Czy kopiowanie tytułów jest legalne? Czy istnieją plagiaty w świecie gier? Sprawdzamy czy League of Legends to kopia DOTy i nie tylko.

Czasami to może być przypadek. Czasami po prostu inspiracja jeszcze w innym wypadku chęć konkurencji na tym samym polu. Najczęściej jednak jest to zwyczajne skopiowanie pomysłu i dodanie do niego paru szlifów. Przedstawiamy wam ciekawe historie, które parę razy odbiły się echem w branży.

LEAGUE OF DOTA

            Pewnie nie jest dla większości tajemnicą, że bijący rekordy popularności League of Legends jest w swojej pierwotnej postaci klonem DotA. Początkowa DotA była modyfikacją do wydanej lata temu Warcraft III. Twórcy LoLa podpatrzyli w pierwowzorze nie tylko system bohaterów, ale także moby, nexusy czy alejki, w których ścierają się gracze. Podobieństwo systemów uderzające. Co jednak jeszcze ciekawe Blizzard czyli jak na pewno wiecie twórca Warcrafta. W swoich najnowszych tytułach zastrzega sobie prawo do wszelkich stworzonych modyfikacji. Wygląda na to, że nie mają oni zamiaru stracić kolejnej kury znoszącej złote jajka. (Jak narazie jednak najnowszy Warcaft Reforged jest tak kiepski, że nawet moderzy nie próbują z tytułem nic zrobić. Brawo Blizzard).

Paladins

            Wygląda na to, że Blizzard ma pecha, gdyż kolejna gra także ma związek z nimi samymi. Paladins to gra studia Hi-Rez, która jest łudząco podobna do Overwatcha. Co prawda Blizzard tematu nie poruszył ani razu, natomiast prasa i gracze nie dawali produkcji spokoju. Co by nie mówić Paladins cieszy się około 11 milionową rzeszą graczy, więc Blizzard na pewno odczuł poziom konkurencji.

Devastation

            Devastation wydaje się grą mało znaną i już zapomnianą, natomiast garstka ludzi, wciąż ten tytuł kojarzy (Tutaj bardzo dziękuję jednemu z fanów tytułu, dzięki Panu Dominikowi do testów i screenów miałem okazję potrzymać w rękach premierowe pudełko jeszcze w języku angielskim.
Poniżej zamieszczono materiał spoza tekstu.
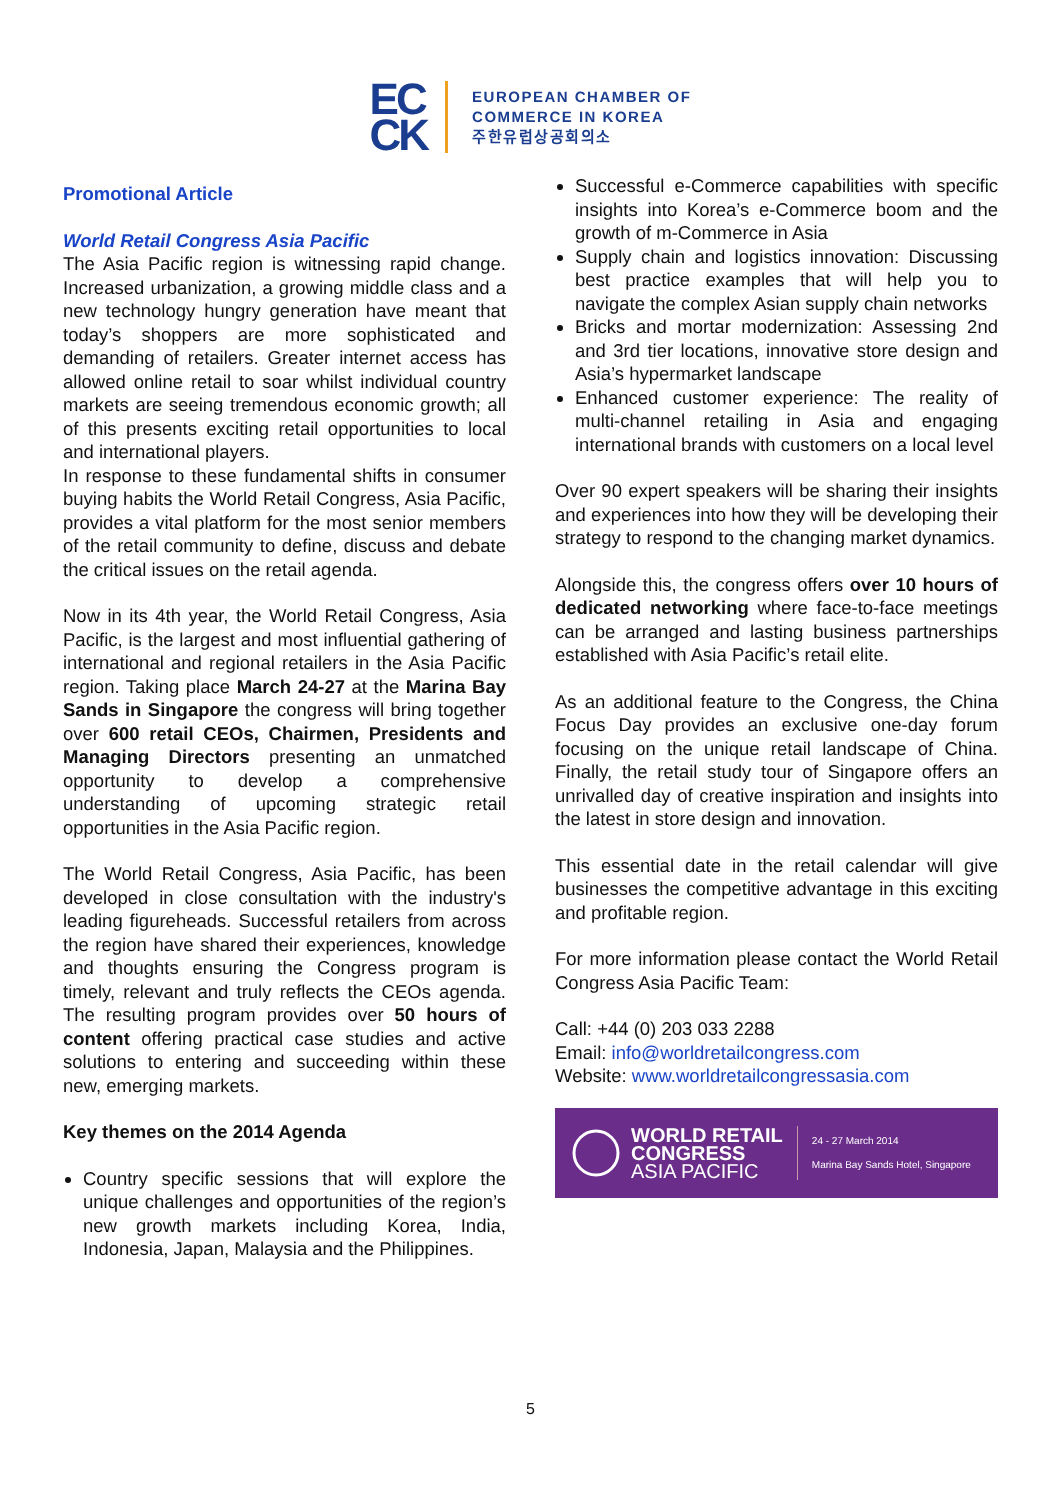EC
CK
EUROPEAN CHAMBER OF
COMMERCE IN KOREA
주한유럽상공회의소
Promotional Article
World Retail Congress Asia Pacific
The Asia Pacific region is witnessing rapid change. Increased urbanization, a growing middle class and a new technology hungry generation have meant that today’s shoppers are more sophisticated and demanding of retailers. Greater internet access has allowed online retail to soar whilst individual country markets are seeing tremendous economic growth; all of this presents exciting retail opportunities to local and international players.
In response to these fundamental shifts in consumer buying habits the World Retail Congress, Asia Pacific, provides a vital platform for the most senior members of the retail community to define, discuss and debate the critical issues on the retail agenda.
Now in its 4th year, the World Retail Congress, Asia Pacific, is the largest and most influential gathering of international and regional retailers in the Asia Pacific region. Taking place March 24-27 at the Marina Bay Sands in Singapore the congress will bring together over 600 retail CEOs, Chairmen, Presidents and Managing Directors presenting an unmatched opportunity to develop a comprehensive understanding of upcoming strategic retail opportunities in the Asia Pacific region.
The World Retail Congress, Asia Pacific, has been developed in close consultation with the industry's leading figureheads. Successful retailers from across the region have shared their experiences, knowledge and thoughts ensuring the Congress program is timely, relevant and truly reflects the CEOs agenda. The resulting program provides over 50 hours of content offering practical case studies and active solutions to entering and succeeding within these new, emerging markets.
Key themes on the 2014 Agenda
Country specific sessions that will explore the unique challenges and opportunities of the region’s new growth markets including Korea, India, Indonesia, Japan, Malaysia and the Philippines.
Successful e-Commerce capabilities with specific insights into Korea’s e-Commerce boom and the growth of m-Commerce in Asia
Supply chain and logistics innovation: Discussing best practice examples that will help you to navigate the complex Asian supply chain networks
Bricks and mortar modernization: Assessing 2nd and 3rd tier locations, innovative store design and Asia’s hypermarket landscape
Enhanced customer experience: The reality of multi-channel retailing in Asia and engaging international brands with customers on a local level
Over 90 expert speakers will be sharing their insights and experiences into how they will be developing their strategy to respond to the changing market dynamics.
Alongside this, the congress offers over 10 hours of dedicated networking where face-to-face meetings can be arranged and lasting business partnerships established with Asia Pacific’s retail elite.
As an additional feature to the Congress, the China Focus Day provides an exclusive one-day forum focusing on the unique retail landscape of China. Finally, the retail study tour of Singapore offers an unrivalled day of creative inspiration and insights into the latest in store design and innovation.
This essential date in the retail calendar will give businesses the competitive advantage in this exciting and profitable region.
For more information please contact the World Retail Congress Asia Pacific Team:
Call: +44 (0) 203 033 2288
Email: info@worldretailcongress.com
Website: www.worldretailcongressasia.com
WORLD RETAIL
CONGRESS
ASIA PACIFIC
24 - 27 March 2014
Marina Bay Sands Hotel, Singapore
5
Warto wspomnieć, że tytuł pochodzi z 2003 roku!). Gra miała co prawda swój pomysł fabularny i to całkiem ciekawy, ale na tyle średnio konkurowała z ówczesnym Quake III czy Unreal, że nie zapisała się długo w pamięciach graczy.

Limbo of the Lost

            Na koniec istna perełka, poziom kopiowania a właściwie kradzieży z rozbojem i włamaniem w tymże tytule przekracza wszelkie Europejskie normy. Dość powiedzieć, że producenci przez 10 lat produkcji, nie byli w stanie zaprojektować w pełni nawet menu głównego a co dopiero coś bardziej skomplikowanego. Myślę, że najlepiej gdy ocenicie to sami, zapraszam: https://lotl.fandom.com/wiki/Backgrounds

Podsumowanie

            Inspiracje to nic złego i nic nowego, czasem jednak wykraczają daleko po za zwykłe podpatrywanie. W świecie gier jest to w miarę nowe zjawisko i nie do końca twórcy wiedzą jak sobie z nim poradzić. Pod pewnym kontem naśladownictwo oznacza, że oryginalny tytuł jest po prostu wzorem.

            Czy znacie jeszcze jakieś przykłady zbyt entuzjastycznej inspiracji tytułami? Dajcie nam znać a tymczasem do zobaczenia w kolejnych artykułach.

Podziel się wiedzą z innymi

odpowiedź na "(NIE)Kradziony pomysł na gry – Czyli historia kopiowania"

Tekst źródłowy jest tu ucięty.